Instructions to follow
Return the entries below word for word; no images should appear in the copy.

Source material
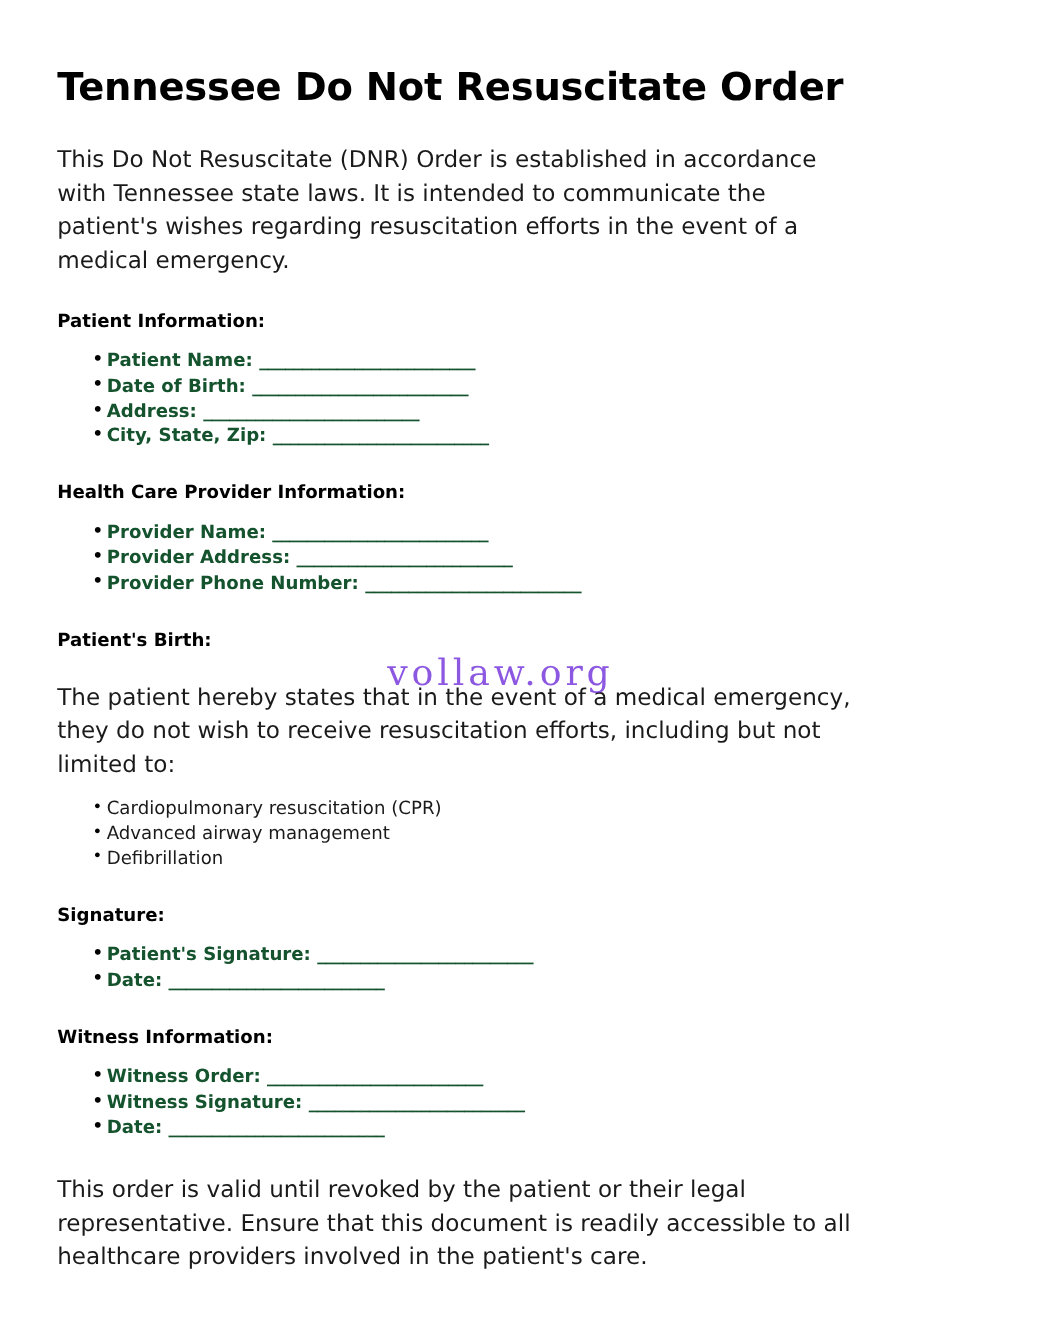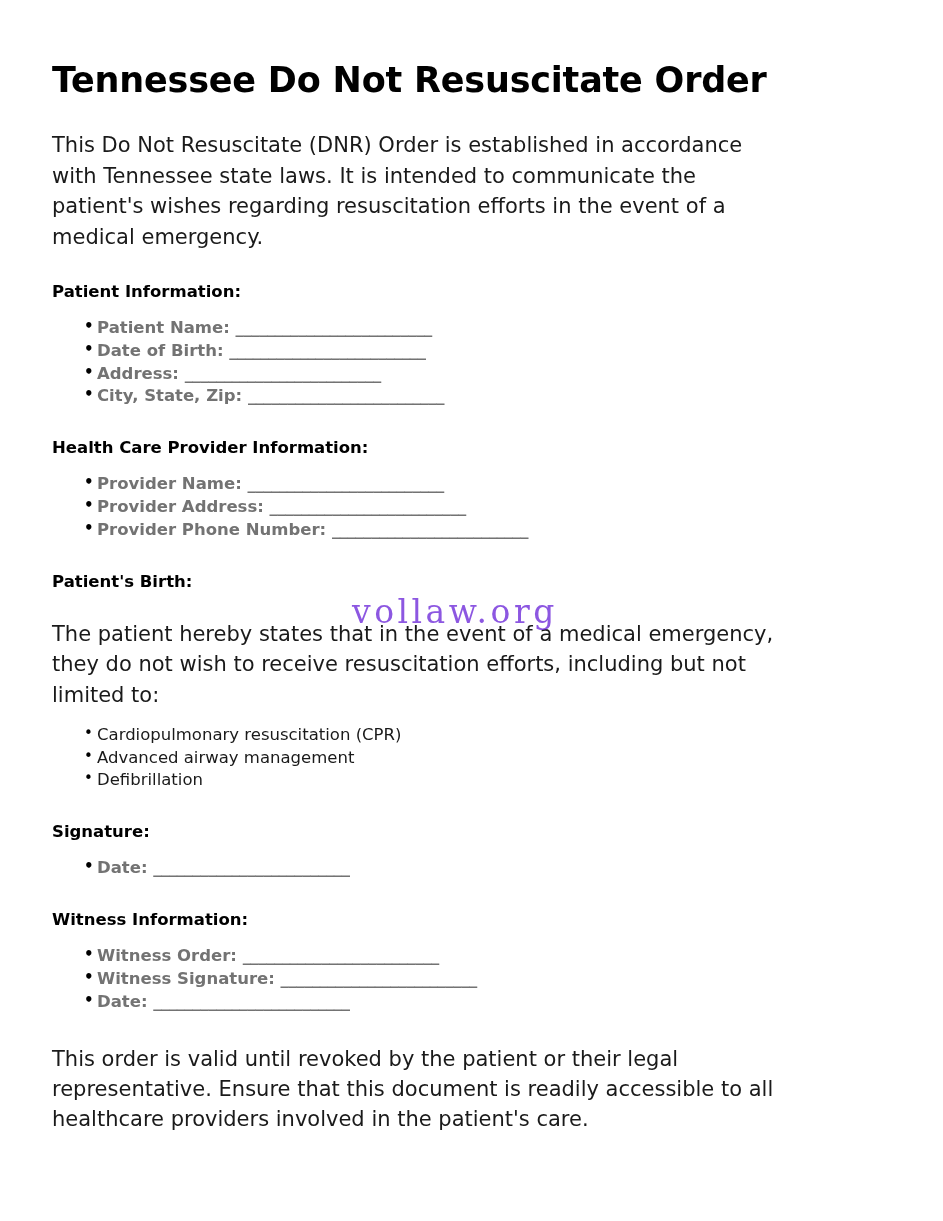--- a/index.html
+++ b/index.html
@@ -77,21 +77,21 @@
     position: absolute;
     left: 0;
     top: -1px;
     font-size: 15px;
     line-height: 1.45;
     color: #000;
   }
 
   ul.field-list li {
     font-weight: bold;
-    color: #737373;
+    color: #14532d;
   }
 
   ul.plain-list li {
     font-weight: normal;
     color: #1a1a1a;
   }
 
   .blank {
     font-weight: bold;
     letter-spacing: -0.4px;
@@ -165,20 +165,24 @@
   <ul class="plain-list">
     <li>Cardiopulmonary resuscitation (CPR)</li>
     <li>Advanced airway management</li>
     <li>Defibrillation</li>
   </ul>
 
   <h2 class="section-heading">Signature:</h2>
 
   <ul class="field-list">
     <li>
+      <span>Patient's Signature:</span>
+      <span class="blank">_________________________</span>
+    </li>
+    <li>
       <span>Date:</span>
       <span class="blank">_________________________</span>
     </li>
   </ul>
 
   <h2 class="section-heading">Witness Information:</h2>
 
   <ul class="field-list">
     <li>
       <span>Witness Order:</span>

Response area
--- a/index.html
+++ b/index.html
@@ -77,21 +77,21 @@
     position: absolute;
     left: 0;
     top: -1px;
     font-size: 15px;
     line-height: 1.45;
     color: #000;
   }
 
   ul.field-list li {
     font-weight: bold;
-    color: #737373;
+    color: #14532d;
   }
 
   ul.plain-list li {
     font-weight: normal;
     color: #1a1a1a;
   }
 
   .blank {
     font-weight: bold;
     letter-spacing: -0.4px;
@@ -165,20 +165,24 @@
   <ul class="plain-list">
     <li>Cardiopulmonary resuscitation (CPR)</li>
     <li>Advanced airway management</li>
     <li>Defibrillation</li>
   </ul>
 
   <h2 class="section-heading">Signature:</h2>
 
   <ul class="field-list">
     <li>
+      <span>Patient's Signature:</span>
+      <span class="blank">_________________________</span>
+    </li>
+    <li>
       <span>Date:</span>
       <span class="blank">_________________________</span>
     </li>
   </ul>
 
   <h2 class="section-heading">Witness Information:</h2>
 
   <ul class="field-list">
     <li>
       <span>Witness Order:</span>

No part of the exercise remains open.